>>>>

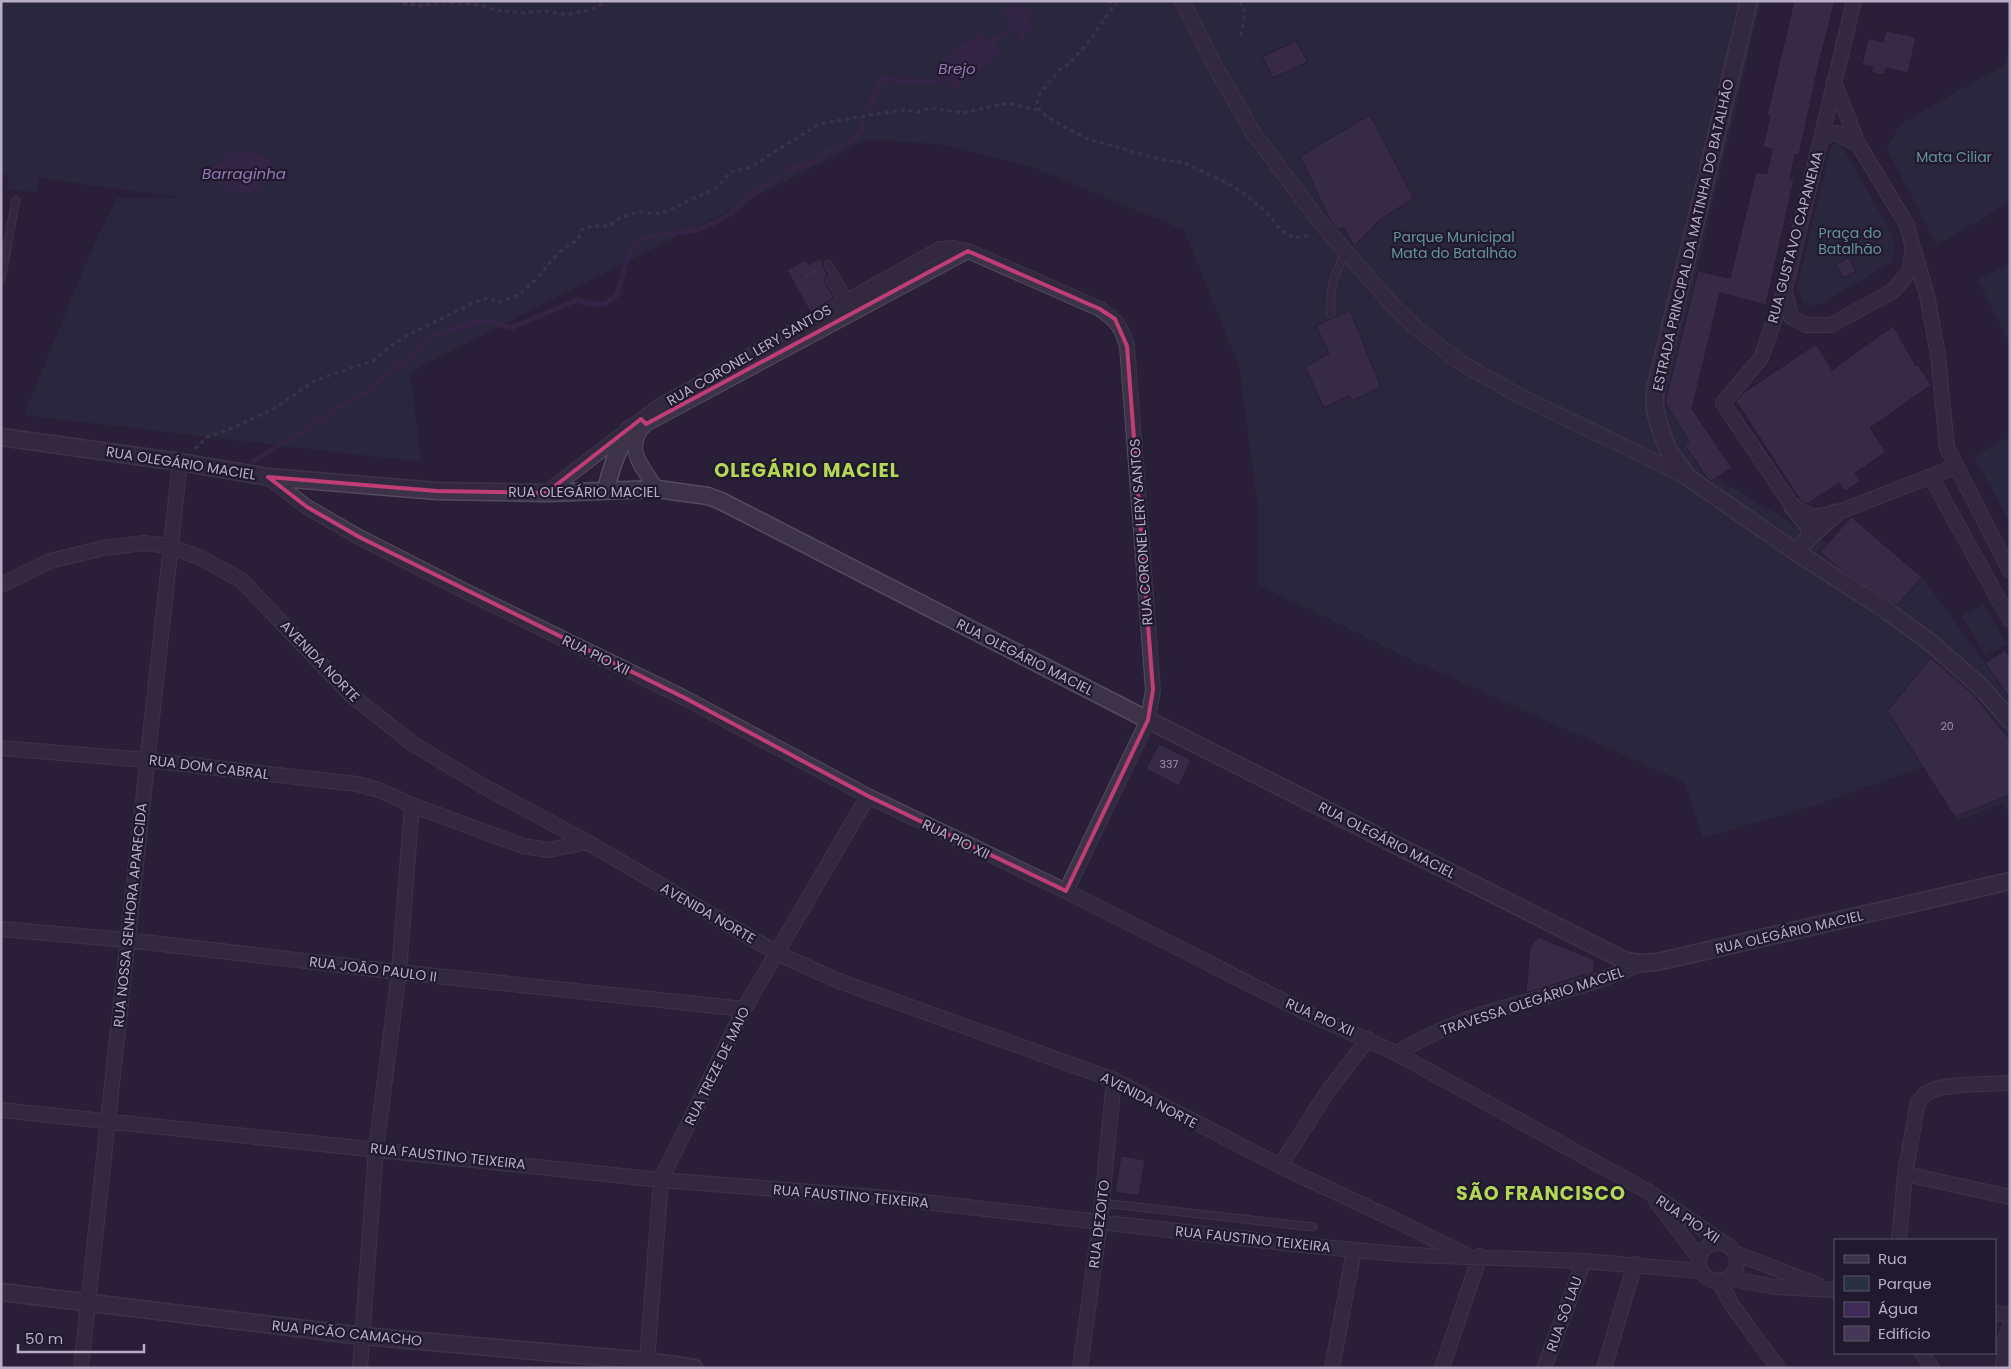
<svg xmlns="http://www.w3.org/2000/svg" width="2011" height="1369" viewBox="0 0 2011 1369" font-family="Poppins,sans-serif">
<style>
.green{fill:#293044}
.water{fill:#3e2b58}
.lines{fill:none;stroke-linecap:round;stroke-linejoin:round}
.stream{stroke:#3e2b58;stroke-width:5}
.building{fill:#453857;stroke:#231a2f}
.service-casing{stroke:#544a61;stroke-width:9}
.minor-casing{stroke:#544a61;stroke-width:16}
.tertiary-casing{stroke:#544a61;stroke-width:19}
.path{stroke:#494a60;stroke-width:3;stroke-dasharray:4 4;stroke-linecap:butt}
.service{stroke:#3c3349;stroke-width:7}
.minor{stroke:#3c3349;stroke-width:14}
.tertiary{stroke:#3c3349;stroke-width:16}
.marked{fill:none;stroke:#c03d76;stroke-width:4;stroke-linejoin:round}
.labels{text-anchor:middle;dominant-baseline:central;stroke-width:4.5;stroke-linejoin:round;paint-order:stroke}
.number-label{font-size:11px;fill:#9b90aa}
.park-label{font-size:14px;fill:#649397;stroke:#21192d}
.street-label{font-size:14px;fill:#b8adc6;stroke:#21192d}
.water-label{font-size:15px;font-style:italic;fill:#927bb3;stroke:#21192d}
.district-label{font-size:19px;font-weight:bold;letter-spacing:1px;fill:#b4d756;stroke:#21192d}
</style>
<rect width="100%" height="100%" fill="#2a1f38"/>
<path class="green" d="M1,1H1761L1665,404L1689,441L1684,444L1701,469L1827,544L1821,552L1892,612L1922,577L2010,698V816L2003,804L1957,821L1923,767L1813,806L1703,838L1684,782L1412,660L1258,584V507L1239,365L1184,230L1030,166L947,145L868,139L410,372L421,462L24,415L89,256L117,198H186L39,178L36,192L6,189L8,175L1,173Z
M2010,42V202L1937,245L1887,149L1900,124L2006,64Z
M1837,143L1844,150L1888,227C1895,241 1896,246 1892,262L1822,303L1809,306L1804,303L1797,288L1831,146Z
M2010,263V345L1978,279Z
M2010,437V523L1974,456Z
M1984,604L2007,644L1985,656L1962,616Z"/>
<path class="water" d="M1015,5L1034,27L1023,40L1002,14Z
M981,32L1001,54L954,90L936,65Z
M247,150L253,154L267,155C268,158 271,164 271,167C271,184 252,197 236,193C227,191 219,184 212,178L216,166L228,160L224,152L238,154Z"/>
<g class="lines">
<path class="stream" d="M987,46L1013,27L1029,12
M869,107L882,79C899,80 938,85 951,75
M254,461L362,394L415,353L425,340L453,329L484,320L511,328L577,300L590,304H605L617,295L630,250L647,237L697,230L718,221L730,214L757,191L791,169L812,163L829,151L851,141L861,131L863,124"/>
</g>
<path class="building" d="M1794,1H1835L1819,63L1799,155L1795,154L1790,179L1794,180L1766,305L1720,293L1692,409L1732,468L1711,481L1707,478L1684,444L1689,441L1665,403L1698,271L1730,278L1756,172L1767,174L1772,149L1763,147L1770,116L1767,115Z
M1886,31L1916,37L1908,73L1886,68L1884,75L1871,72L1873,67L1862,65L1868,38L1883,42Z
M1296,41L1308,62L1273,78L1262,57Z
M1370,115L1414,198L1381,219L1354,246L1344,228L1338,230L1330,220L1300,156Z
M1849,257L1856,271L1844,278L1836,265Z
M821,258L823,266L828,275L825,278V282L834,298L810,312L787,270L805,260L808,265Z
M1350,310L1381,387L1351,401L1349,396L1324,408L1305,367L1329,353L1316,326Z
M1893,326L1916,366L1918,365L1931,385L1870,428L1886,452L1855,473L1861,481L1845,491L1839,483L1807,504L1801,501L1736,401L1743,393L1816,344L1832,370Z
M1851,517L1922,577L1897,606L1840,569L1820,552Z
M2005,650L2010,658V698L1985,663Z
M1931,658L1973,694L2010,740V795L1955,817L1887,711Z
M1159,744L1191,760L1179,786L1146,769Z
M1538,937L1594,960V972L1526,993L1530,948Z
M1121,1156L1145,1160L1139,1196L1115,1192Z"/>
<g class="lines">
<g class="service-casing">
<path id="service" d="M828,264L849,299
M1,279L16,200
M830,280L843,303
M1331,314C1329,290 1334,274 1346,252
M1102,1203L1313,1227"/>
</g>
<g class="minor-casing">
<path id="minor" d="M1182,1L1210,57L1254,134L1319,221L1395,308L1416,328L1460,362L1518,395L1689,478
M1854,1L1785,289L1761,358L1723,403L1793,507L1813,517L1836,513L1955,467
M1834,82L1858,144
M1914,250L1927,295L1938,355L1947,448L2010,571
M1785,290L1791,317L1806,325H1831L1893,291L1909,272L1913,248L1907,225L1858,144L1836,133L1827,135L1821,140
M268,477L307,507L361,538L467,592L683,697L868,796L1066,891L1305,1012L1396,1053L1649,1192L1727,1245
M1931,477L2010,620
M657,489C643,468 622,447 646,424L968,251
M546,493L658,407L940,249L953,248L968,251L1100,309C1117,321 1121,326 1127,346L1153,690L1148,720L1066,891
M1,585L50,561L104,548L144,543L169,546L201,558L241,580L350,694L413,744L481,785L587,842L777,953L836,980L1114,1080L1280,1166L1395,1220L1464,1254
M1,748L147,760L357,784L379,790L412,805L523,846L549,850L587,842
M1,929L127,940L399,972L744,1009
M1396,1053C1425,1037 1455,1022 1486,1013C1539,997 1592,986 1642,963
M1,1110L661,1180L889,1198L1301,1245L1410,1255L1584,1261L1700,1271
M1280,1166L1326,1094L1368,1039
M1905,1174L2010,1197
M1656,1201L1699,1258
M1899,1240L1905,1174L1918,1102L1926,1093L1939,1088L1961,1085L2010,1083
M1699 1262a19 19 0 1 1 38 0a19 19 0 1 1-38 0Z
M1735,1253L1818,1285
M1728,1278L1775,1287L1835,1290
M1719,1281L1732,1305L1778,1368
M1995,1313L2010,1315
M1922,1353L1932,1368
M647,1361L661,1180L744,1009L868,796
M81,1368L180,462
M360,1368L376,1148L399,972L412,805
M1080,1368L1100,1222L1114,1080
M1332,1368L1354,1250
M1442,1368L1480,1256
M1544,1368L1584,1261
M1604,1368L1635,1264
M2003,1368L2005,1340L2010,1325"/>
</g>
<g class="tertiary-casing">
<path id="tertiary" d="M1749,1L1655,390V409L1658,422L1668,450L1689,478L1796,552L1883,608L1931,643L1980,686L2010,720
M1,437L180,462L268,477L437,491L546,493L657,489L708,496L721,501L1148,720L1626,961L1642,963L1657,962L2010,881
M606,491C610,469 618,449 629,429
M1793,507L1808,525L1811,535
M1796,552L1811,535L1836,513
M1,1292L363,1336L647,1361L694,1368"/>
</g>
<path class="path" d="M379,1L399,2L420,6L441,2L464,3L484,6L495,10L524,13L545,11L567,15L593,9L607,1
M1108,1L1114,6
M1117,1L1090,40L1070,63L1059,70L1039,95L1037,101L1038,108L1047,117L1085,138L1159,159L1185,163L1223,181L1243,193L1264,210L1280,229L1294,238L1311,235
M1240,1L1245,14L1240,41
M805,278L819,269
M195,449L207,437L235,427L275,408L313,382L324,377L373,361L393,344L408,335L482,299L489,298L499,302C508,299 517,296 524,290C545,275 552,251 578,240L581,230L592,226H609L621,217L640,212L660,214L716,188L731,172L751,167L819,124L882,113L905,110L918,112L931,108L962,113L1008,103L1041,111"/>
<use href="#service" class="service"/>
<use href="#minor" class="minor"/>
<use href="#tertiary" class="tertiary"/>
</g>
<path d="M0 0H2011V1369H0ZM968,251L1100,309L1115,319L1127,346L1153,690L1148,720L1066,891L868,796L683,697L361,538L307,507L268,477L437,491L546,493L641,419L646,424Z" fill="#2a1f38" fill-opacity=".55" fill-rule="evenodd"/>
<path class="marked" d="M968,251L1100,309L1115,319L1127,346L1153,690L1148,720L1066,891L868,796L683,697L361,538L307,507L268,477L437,491L546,493L641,419L646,424Z"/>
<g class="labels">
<g class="number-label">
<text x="1947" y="726">20</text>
<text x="1169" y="764">337</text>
</g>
<g class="park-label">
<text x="1954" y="157">Mata Ciliar</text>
<text x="1850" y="233">Praça do<tspan x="1850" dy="16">Batalhão</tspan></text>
<text x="1454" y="237">Parque Municipal<tspan x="1454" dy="16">Mata do Batalhão</tspan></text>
</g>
<g class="street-label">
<text transform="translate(1693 235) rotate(-77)">ESTRADA PRINCIPAL DA MATINHA DO BATALHÃO</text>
<text transform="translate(1795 237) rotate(-75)">RUA GUSTAVO CAPANEMA</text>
<text transform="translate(749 355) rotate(-30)">RUA CORONEL LERY SANTOS</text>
<text transform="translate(181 463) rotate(9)">RUA OLEGÁRIO MACIEL</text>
<text x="584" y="492">RUA OLEGÁRIO MACIEL</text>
<text transform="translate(1141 532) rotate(-94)">RUA CORONEL LERY SANTOS</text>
<text transform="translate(596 655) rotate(26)">RUA PIO XII</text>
<text transform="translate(1025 657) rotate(27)">RUA OLEGÁRIO MACIEL</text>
<text transform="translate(320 661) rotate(46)">AVENIDA NORTE</text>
<text transform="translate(209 767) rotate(7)">RUA DOM CABRAL</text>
<text transform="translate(956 839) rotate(26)">RUA PIO XII</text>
<text transform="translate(1387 840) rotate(27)">RUA OLEGÁRIO MACIEL</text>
<text transform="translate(708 913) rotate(30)">AVENIDA NORTE</text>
<text transform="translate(130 915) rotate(-84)">RUA NOSSA SENHORA APARECIDA</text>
<text transform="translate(1789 932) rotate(-13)">RUA OLEGÁRIO MACIEL</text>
<text transform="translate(373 969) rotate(7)">RUA JOÃO PAULO II</text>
<text transform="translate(1532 1001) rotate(-18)">TRAVESSA OLEGÁRIO MACIEL</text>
<text transform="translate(1320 1017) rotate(24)">RUA PIO XII</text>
<text transform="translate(717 1066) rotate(-64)">RUA TREZE DE MAIO</text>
<text transform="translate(1149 1100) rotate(27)">AVENIDA NORTE</text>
<text transform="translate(448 1156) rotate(6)">RUA FAUSTINO TEIXEIRA</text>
<text transform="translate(851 1196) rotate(5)">RUA FAUSTINO TEIXEIRA</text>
<text transform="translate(1688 1219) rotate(34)">RUA PIO XII</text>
<text transform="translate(1099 1224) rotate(-83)">RUA DEZOITO</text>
<text transform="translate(1253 1239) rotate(6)">RUA FAUSTINO TEIXEIRA</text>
<text transform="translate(1564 1314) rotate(-70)">RUA SÔ LAU</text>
<text transform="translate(347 1333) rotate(6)">RUA PICÃO CAMACHO</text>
</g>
<g class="water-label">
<text x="957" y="68">Brejo</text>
<text x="244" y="173">Barraginha</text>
</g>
<g class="district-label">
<text x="807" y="470">OLEGÁRIO MACIEL</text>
<text x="1541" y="1193">SÃO FRANCISCO</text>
</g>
</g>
<rect width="2011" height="1369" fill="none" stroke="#b8adc6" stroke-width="5"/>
<rect x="1834" y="1239" width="162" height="115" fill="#21192d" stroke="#5d546a"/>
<rect x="1844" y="1255" width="25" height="8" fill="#3c3349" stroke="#5d546a"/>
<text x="1878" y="1264" font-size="15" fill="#b8adc6">Rua</text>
<rect x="1844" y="1276" width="25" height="15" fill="#293044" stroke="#5d546a"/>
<text x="1878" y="1289" font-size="15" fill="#b8adc6">Parque</text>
<rect x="1844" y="1302" width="25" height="15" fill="#3e2b58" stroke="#5d546a"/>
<text x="1878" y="1314" font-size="15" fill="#b8adc6">Água</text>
<rect x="1844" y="1326" width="25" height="15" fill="#453857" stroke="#5d546a"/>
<text x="1878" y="1339" font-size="15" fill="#b8adc6">Edifício</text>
<path d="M18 1344v8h126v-8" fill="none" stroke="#b8adc6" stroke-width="2.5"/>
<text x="25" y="1344" font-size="15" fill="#b8adc6" stroke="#21192d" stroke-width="4" paint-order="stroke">50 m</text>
</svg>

<<<<

### Exercise requirements
Across the entries above, work out how many lines hold "linecap". The answer is that number alone.

### Response to this task
2